## What is needed
Rewrite the extracted text of all the records, putting "Brawa" in place of every "BRAWA" and changing nothing else. Omit the pictures from your answer.

Working data below:

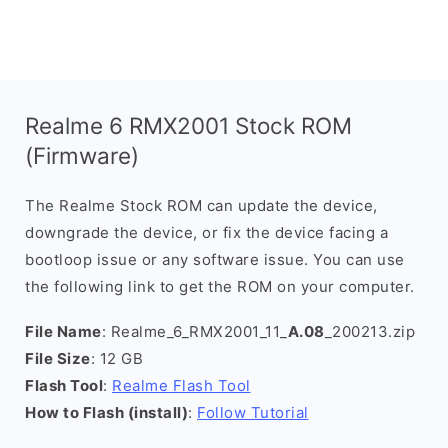
Realme 6 RMX2001 Stock ROM
(Firmware)
The Realme Stock ROM can update the device,
downgrade the device, or fix the device facing a
bootloop issue or any software issue. You can use
the following link to get the ROM on your computer.
File Name
: Realme_6_RMX2001_11_
A.08
_200213.zip
File Size
: 12 GB
Flash Tool
:
Realme Flash Tool
How to Flash (install)
:
Follow Tutorial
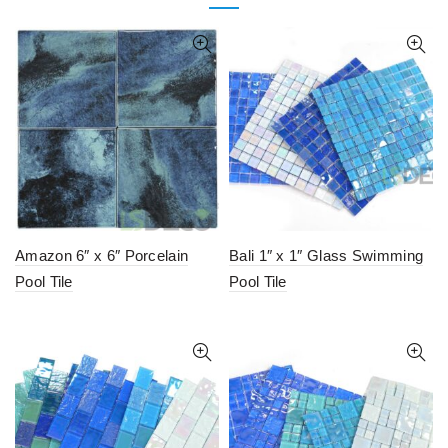
Amazon 6″ x 6″ Porcelain
Bali 1″ x 1″ Glass Swimming
Pool Tile
Pool Tile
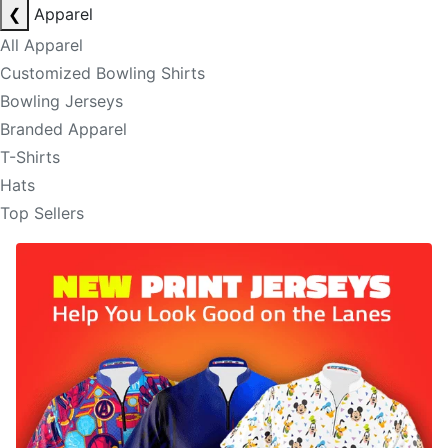
❮
Apparel
All Apparel
Customized Bowling Shirts
Bowling Jerseys
Branded Apparel
T-Shirts
Hats
Top Sellers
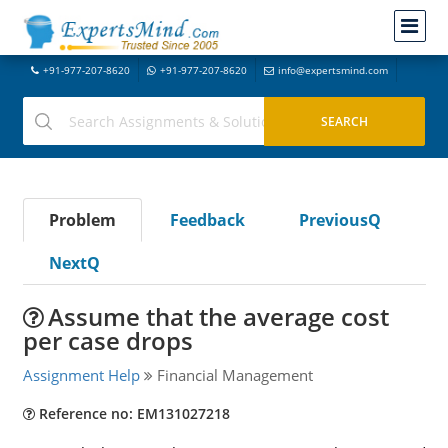
+91-977-207-8620
+91-977-207-8620
info@expertsmind.com
Problem
Feedback
PreviousQ
NextQ
Assume that the average cost
per case drops
Assignment Help
Financial Management
Reference no: EM131027218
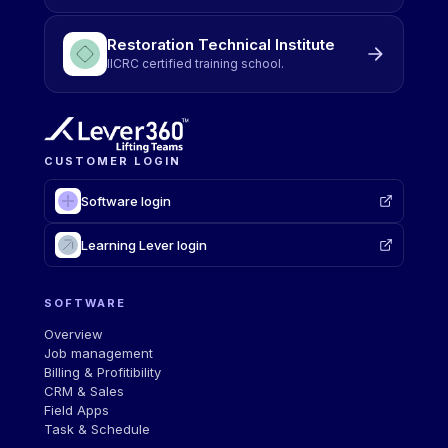
Restoration Technical Institute
IICRC certified training school.
CUSTOMER LOGIN
Software login
Learning Lever login
SOFTWARE
Overview
Job management
Billing & Profitibility
CRM & Sales
Field Apps
Task & Schedule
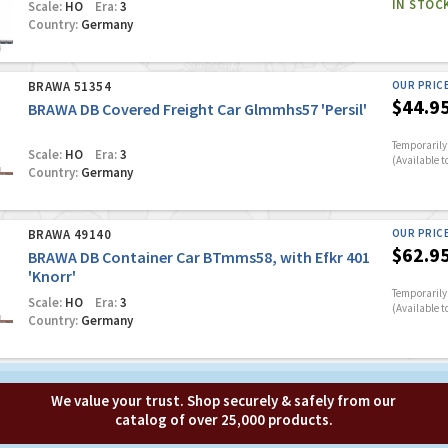
IN STOC
Scale:
HO
Era:
3
Country:
Germany
BRAWA 51354
OUR PRIC
$44.9
BRAWA DB Covered Freight Car Glmmhs57 'Persil'
Temporarily 
Scale:
HO
Era:
3
(Available t
Country:
Germany
BRAWA 49140
OUR PRIC
$62.9
BRAWA DB Container Car BTmms58, with Efkr 401
'Knorr'
Temporarily 
Scale:
HO
Era:
3
(Available t
Country:
Germany
We value your trust. Shop securely & safely from our
catalog of over 25,000 products.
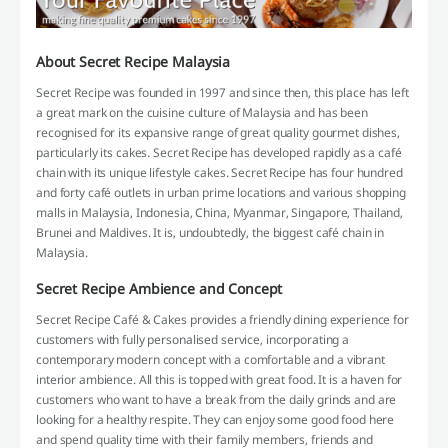
About Secret Recipe Malaysia
Secret Recipe was founded in 1997 and since then, this place has left
a great mark on the cuisine culture of Malaysia and has been
recognised for its expansive range of great quality gourmet dishes,
particularly its cakes. Secret Recipe has developed rapidly as a café
chain with its unique lifestyle cakes. Secret Recipe has four hundred
and forty café outlets in urban prime locations and various shopping
malls in Malaysia, Indonesia, China, Myanmar, Singapore, Thailand,
Brunei and Maldives. It is, undoubtedly, the biggest café chain in
Malaysia.
Secret Recipe Ambience and Concept
Secret Recipe Café & Cakes provides a friendly dining experience for
customers with fully personalised service, incorporating a
contemporary modern concept with a comfortable and a vibrant
interior ambience. All this is topped with great food. It is a haven for
customers who want to have a break from the daily grinds and are
looking for a healthy respite. They can enjoy some good food here
and spend quality time with their family members, friends and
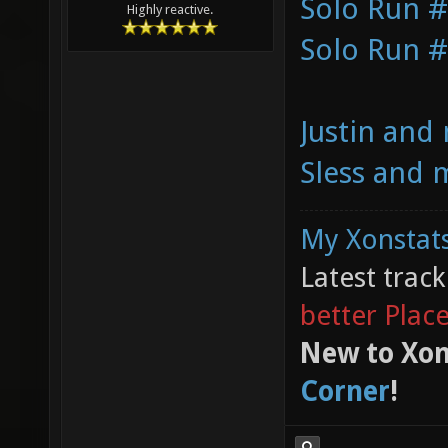
Solo Run 
Highly reactive.
Solo Run 
Justin and
Sless and 
My Xonstats
Latest trac
better Plac
New to Xon
Corner
!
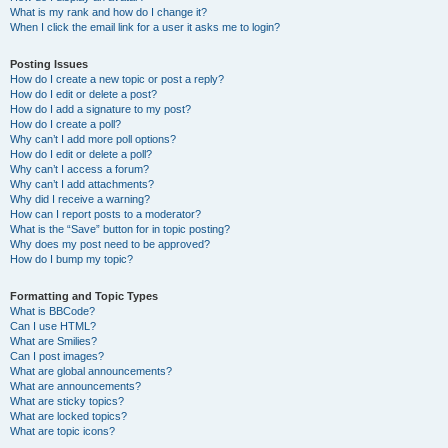
What is my rank and how do I change it?
When I click the email link for a user it asks me to login?
Posting Issues
How do I create a new topic or post a reply?
How do I edit or delete a post?
How do I add a signature to my post?
How do I create a poll?
Why can’t I add more poll options?
How do I edit or delete a poll?
Why can’t I access a forum?
Why can’t I add attachments?
Why did I receive a warning?
How can I report posts to a moderator?
What is the “Save” button for in topic posting?
Why does my post need to be approved?
How do I bump my topic?
Formatting and Topic Types
What is BBCode?
Can I use HTML?
What are Smilies?
Can I post images?
What are global announcements?
What are announcements?
What are sticky topics?
What are locked topics?
What are topic icons?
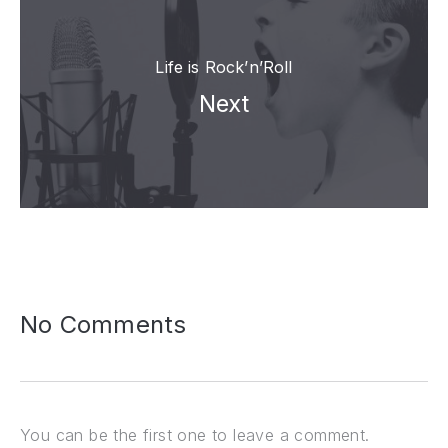
Life is Rock’n’Roll
Next
No Comments
You can be the first one to leave a comment.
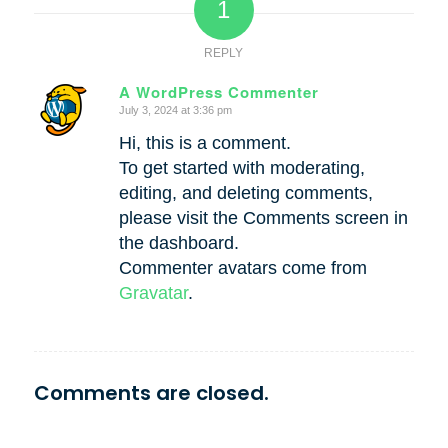
1
REPLY
A WordPress Commenter
July 3, 2024 at 3:36 pm
says:
Hi, this is a comment.
To get started with moderating,
editing, and deleting comments,
please visit the Comments screen in
the dashboard.
Commenter avatars come from
Gravatar
.
Comments are closed.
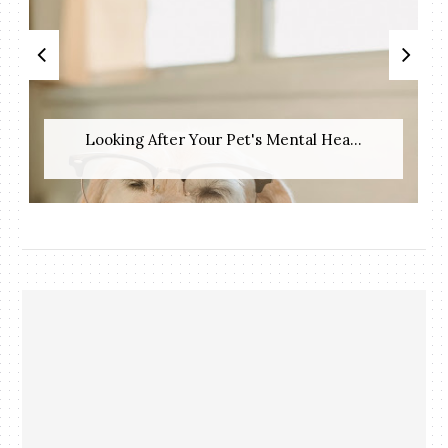
Looking After Your Pet's Mental Hea...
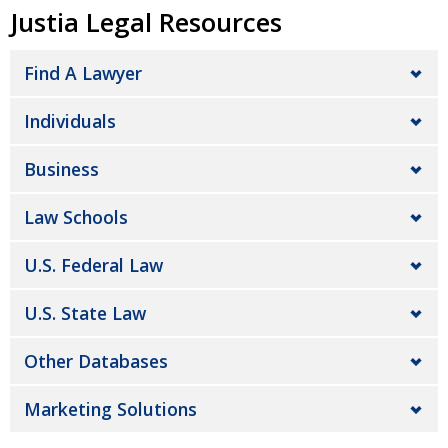
Justia Legal Resources
Find A Lawyer
Individuals
Business
Law Schools
U.S. Federal Law
U.S. State Law
Other Databases
Marketing Solutions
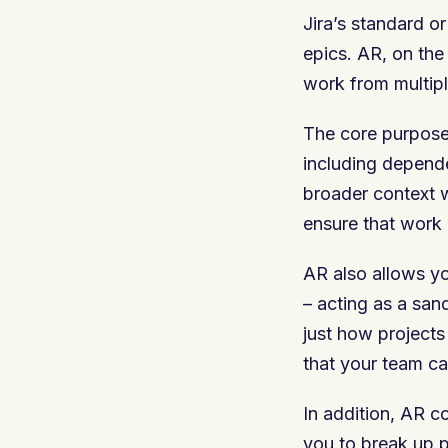
Jira’s standard o
epics. AR, on the 
work from multip
The core purpose 
including depende
broader context wh
ensure that work 
AR also allows yo
– acting as a san
just how projects
that your team c
In addition, AR c
you to break up p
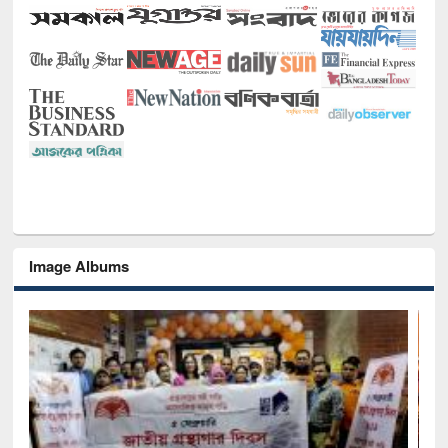
Image Albums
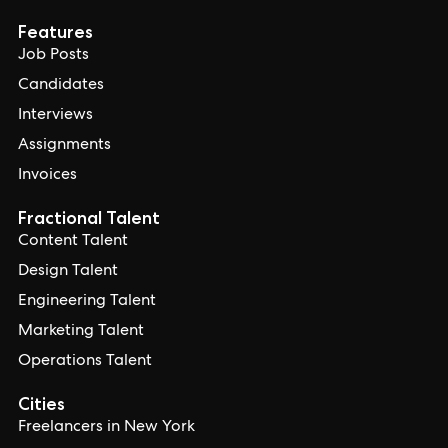
Features
Job Posts
Candidates
Interviews
Assignments
Invoices
Fractional Talent
Content Talent
Design Talent
Engineering Talent
Marketing Talent
Operations Talent
Cities
Freelancers in New York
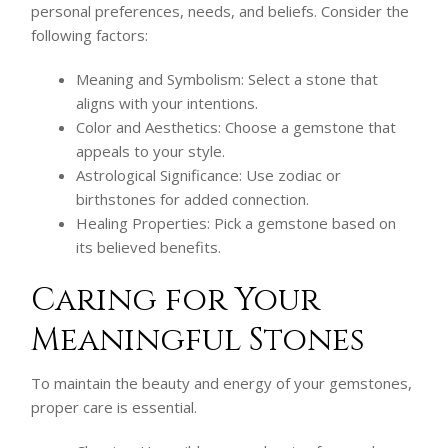
personal preferences, needs, and beliefs. Consider the
following factors:
Meaning and Symbolism: Select a stone that
aligns with your intentions.
Color and Aesthetics: Choose a gemstone that
appeals to your style.
Astrological Significance: Use zodiac or
birthstones for added connection.
Healing Properties: Pick a gemstone based on
its believed benefits.
Caring for Your
Meaningful Stones
To maintain the beauty and energy of your gemstones,
proper care is essential.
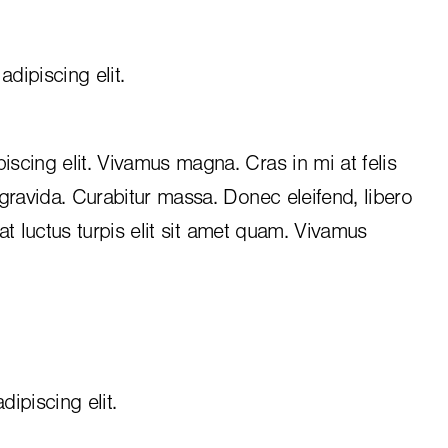
dipiscing elit.
iscing elit. Vivamus magna. Cras in mi at felis
 gravida. Curabitur massa. Donec eleifend, libero
, at luctus turpis elit sit amet quam. Vivamus
ipiscing elit.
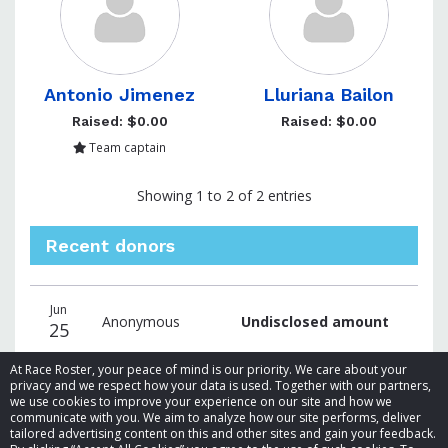
Antonio Jimenez
Lluriana Bailon
Raised: $0.00
Raised: $0.00
Team captain
Showing 1 to 2 of 2 entries
Recent donors
Donation
Donor
Donation
Jun
date
name
amount
Anonymous
Undisclosed amount
25
At Race Roster, your peace of mind is our priority. We care about your
privacy and we respect how your data is used. Together with our partners,
we use cookies to improve your experience on our site and how we
communicate with you. We aim to analyze how our site performs, deliver
tailored advertising content on this and other sites and gain your feedback.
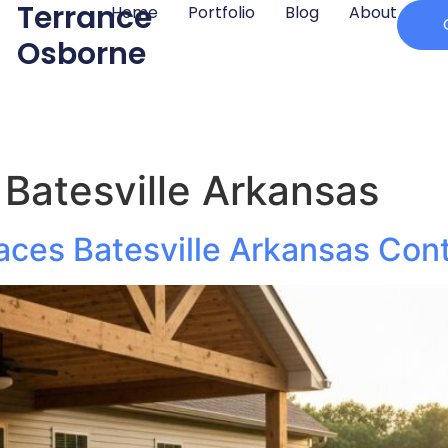
Terrance
Home
Portfolio
Blog
About
Osborne
Batesville Arkansas
aces Batesville Arkansas Cont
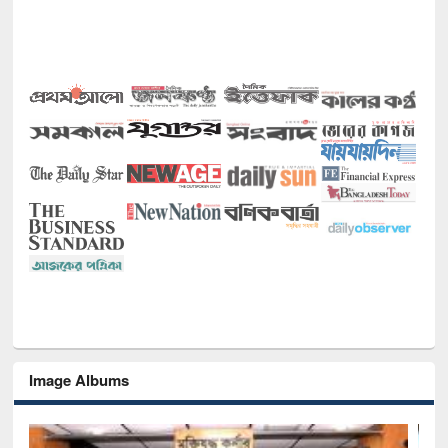
Image Albums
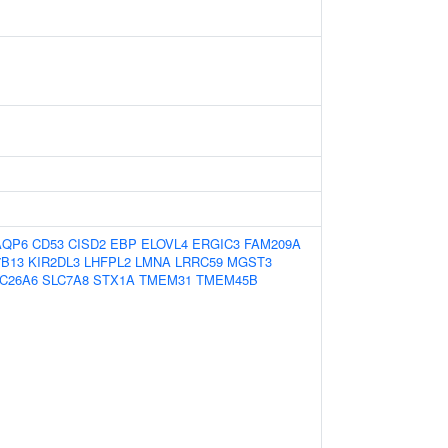
AQP6
CD53
CISD2
EBP
ELOVL4
ERGIC3
FAM209A
B13
KIR2DL3
LHFPL2
LMNA
LRRC59
MGST3
C26A6
SLC7A8
STX1A
TMEM31
TMEM45B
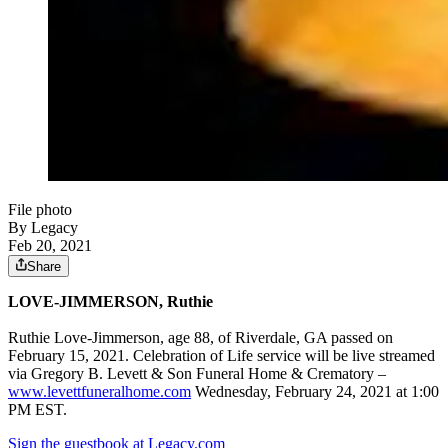
File photo
By Legacy
Feb 20, 2021
Share
LOVE-JIMMERSON, Ruthie
Ruthie Love-Jimmerson, age 88, of Riverdale, GA passed on
February 15, 2021. Celebration of Life service will be live streamed
via Gregory B. Levett & Son Funeral Home & Crematory –
www.levettfuneralhome.com
Wednesday, February 24, 2021 at 1:00
PM EST.
Sign the guestbook at Legacy.com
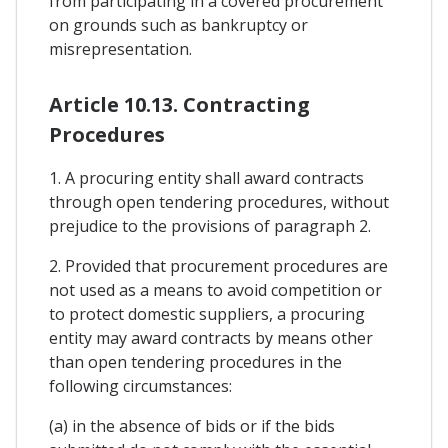
from participating in a covered procurement
on grounds such as bankruptcy or
misrepresentation.
Article 10.13. Contracting
Procedures
1. A procuring entity shall award contracts
through open tendering procedures, without
prejudice to the provisions of paragraph 2.
2. Provided that procurement procedures are
not used as a means to avoid competition or
to protect domestic suppliers, a procuring
entity may award contracts by means other
than open tendering procedures in the
following circumstances:
(a) in the absence of bids or if the bids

End of Working data.

## Answer area
Realme 6 RMX2001 Stock ROM
(Firmware)
The Realme Stock ROM can update the device,
downgrade the device, or fix the device facing a
bootloop issue or any software issue. You can use
the following link to get the ROM on your computer.
File Name
: Realme_6_RMX2001_11_
A.08
_200213.zip
File Size
: 12 GB
Flash Tool
:
Realme Flash Tool
How to Flash (install)
:
Follow Tutorial
Amazon 6″ x 6″ Porcelain
Bali 1″ x 1″ Glass Swimming
Pool Tile
Pool Tile
❮
Apparel
All Apparel
Customized Bowling Shirts
Bowling Jerseys
Branded Apparel
T-Shirts
Hats
Top Sellers
+91-977-207-8620
+91-977-207-8620
info@expertsmind.com
Problem
Feedback
PreviousQ
NextQ
Assume that the average cost
per case drops
Assignment Help
Financial Management
Reference no: EM131027218
Restoration Technical Institute
IICRC certified training school.
CUSTOMER LOGIN
Software login
Learning Lever login
SOFTWARE
Overview
Job management
Billing & Profitibility
CRM & Sales
Field Apps
Task & Schedule
IN STOC
Scale:
HO
Era:
3
Country:
Germany
Brawa 51354
OUR PRIC
$44.9
Brawa DB Covered Freight Car Glmmhs57 'Persil'
Temporarily 
Scale:
HO
Era:
3
(Available t
Country:
Germany
Brawa 49140
OUR PRIC
$62.9
Brawa DB Container Car BTmms58, with Efkr 401
'Knorr'
Temporarily 
Scale:
HO
Era:
3
(Available t
Country:
Germany
We value your trust. Shop securely & safely from our
catalog of over 25,000 products.
About Secret Recipe Malaysia
Secret Recipe was founded in 1997 and since then, this place has left
a great mark on the cuisine culture of Malaysia and has been
recognised for its expansive range of great quality gourmet dishes,
particularly its cakes. Secret Recipe has developed rapidly as a café
chain with its unique lifestyle cakes. Secret Recipe has four hundred
and forty café outlets in urban prime locations and various shopping
malls in Malaysia, Indonesia, China, Myanmar, Singapore, Thailand,
Brunei and Maldives. It is, undoubtedly, the biggest café chain in
Malaysia.
Secret Recipe Ambience and Concept
Secret Recipe Café & Cakes provides a friendly dining experience for
customers with fully personalised service, incorporating a
contemporary modern concept with a comfortable and a vibrant
interior ambience. All this is topped with great food. It is a haven for
customers who want to have a break from the daily grinds and are
looking for a healthy respite. They can enjoy some good food here
and spend quality time with their family members, friends and
Solo Run 
Highly reactive.
Solo Run 
Justin and
Sless and 
My Xonstats
Latest trac
better Plac
New to Xon
Corner
!
What is my rank and how do I change it?
When I click the email link for a user it asks me to login?
Posting Issues
How do I create a new topic or post a reply?
How do I edit or delete a post?
How do I add a signature to my post?
How do I create a poll?
Why can’t I add more poll options?
How do I edit or delete a poll?
Why can’t I access a forum?
Why can’t I add attachments?
Why did I receive a warning?
How can I report posts to a moderator?
What is the “Save” button for in topic posting?
Why does my post need to be approved?
How do I bump my topic?
Formatting and Topic Types
What is BBCode?
Can I use HTML?
What are Smilies?
Can I post images?
What are global announcements?
What are announcements?
What are sticky topics?
What are locked topics?
What are topic icons?
Life is Rock’n’Roll
Next
No Comments
You can be the first one to leave a comment.
1
REPLY
A WordPress Commenter
July 3, 2024 at 3:36 pm
says:
Hi, this is a comment.
To get started with moderating,
editing, and deleting comments,
please visit the Comments screen in
the dashboard.
Commenter avatars come from
Gravatar
.
Comments are closed.
Looking After Your Pet's Mental Hea...
Justia Legal Resources
Find A Lawyer
Individuals
Business
Law Schools
U.S. Federal Law
U.S. State Law
Other Databases
Marketing Solutions
Jira’s standard o
epics. AR, on the 
work from multip
The core purpose 
including depende
broader context wh
ensure that work 
AR also allows yo
– acting as a san
just how projects
that your team c
In addition, AR c
you to break up p
Image Albums
Features
Job Posts
Candidates
Interviews
Assignments
Invoices
Fractional Talent
Content Talent
Design Talent
Engineering Talent
Marketing Talent
Operations Talent
Cities
Freelancers in New York
personal preferences, needs, and beliefs. Consider the
following factors:
Meaning and Symbolism: Select a stone that
aligns with your intentions.
Color and Aesthetics: Choose a gemstone that
appeals to your style.
Astrological Significance: Use zodiac or
birthstones for added connection.
Healing Properties: Pick a gemstone based on
its believed benefits.
Caring for Your
Meaningful Stones
To maintain the beauty and energy of your gemstones,
proper care is essential.
dipiscing elit.
iscing elit. Vivamus magna. Cras in mi at felis
 gravida. Curabitur massa. Donec eleifend, libero
, at luctus turpis elit sit amet quam. Vivamus
ipiscing elit.
Antonio Jimenez
Lluriana Bailon
Raised: $0.00
Raised: $0.00
Team captain
Showing 1 to 2 of 2 entries
Recent donors
Donation
Donor
Donation
Jun
date
name
amount
Anonymous
Undisclosed amount
25
At Race Roster, your peace of mind is our priority. We care about your
privacy and we respect how your data is used. Together with our partners,
we use cookies to improve your experience on our site and how we
communicate with you. We aim to analyze how our site performs, deliver
tailored advertising content on this and other sites and gain your feedback.
Terrance
Home
Portfolio
Blog
About
Osborne
Batesville Arkansas
aces Batesville Arkansas Cont
Image Albums
AQP6
CD53
CISD2
EBP
ELOVL4
ERGIC3
FAM209A
B13
KIR2DL3
LHFPL2
LMNA
LRRC59
MGST3
C26A6
SLC7A8
STX1A
TMEM31
TMEM45B
File photo
By Legacy
Feb 20, 2021
Share
LOVE-JIMMERSON, Ruthie
Ruthie Love-Jimmerson, age 88, of Riverdale, GA passed on
February 15, 2021. Celebration of Life service will be live streamed
via Gregory B. Levett & Son Funeral Home & Crematory –
www.levettfuneralhome.com
Wednesday, February 24, 2021 at 1:00
PM EST.
Sign the guestbook at Legacy.com
from participating in a covered procurement
on grounds such as bankruptcy or
misrepresentation.
Article 10.13. Contracting
Procedures
1. A procuring entity shall award contracts
through open tendering procedures, without
prejudice to the provisions of paragraph 2.
2. Provided that procurement procedures are
not used as a means to avoid competition or
to protect domestic suppliers, a procuring
entity may award contracts by means other
than open tendering procedures in the
following circumstances:
(a) in the absence of bids or if the bids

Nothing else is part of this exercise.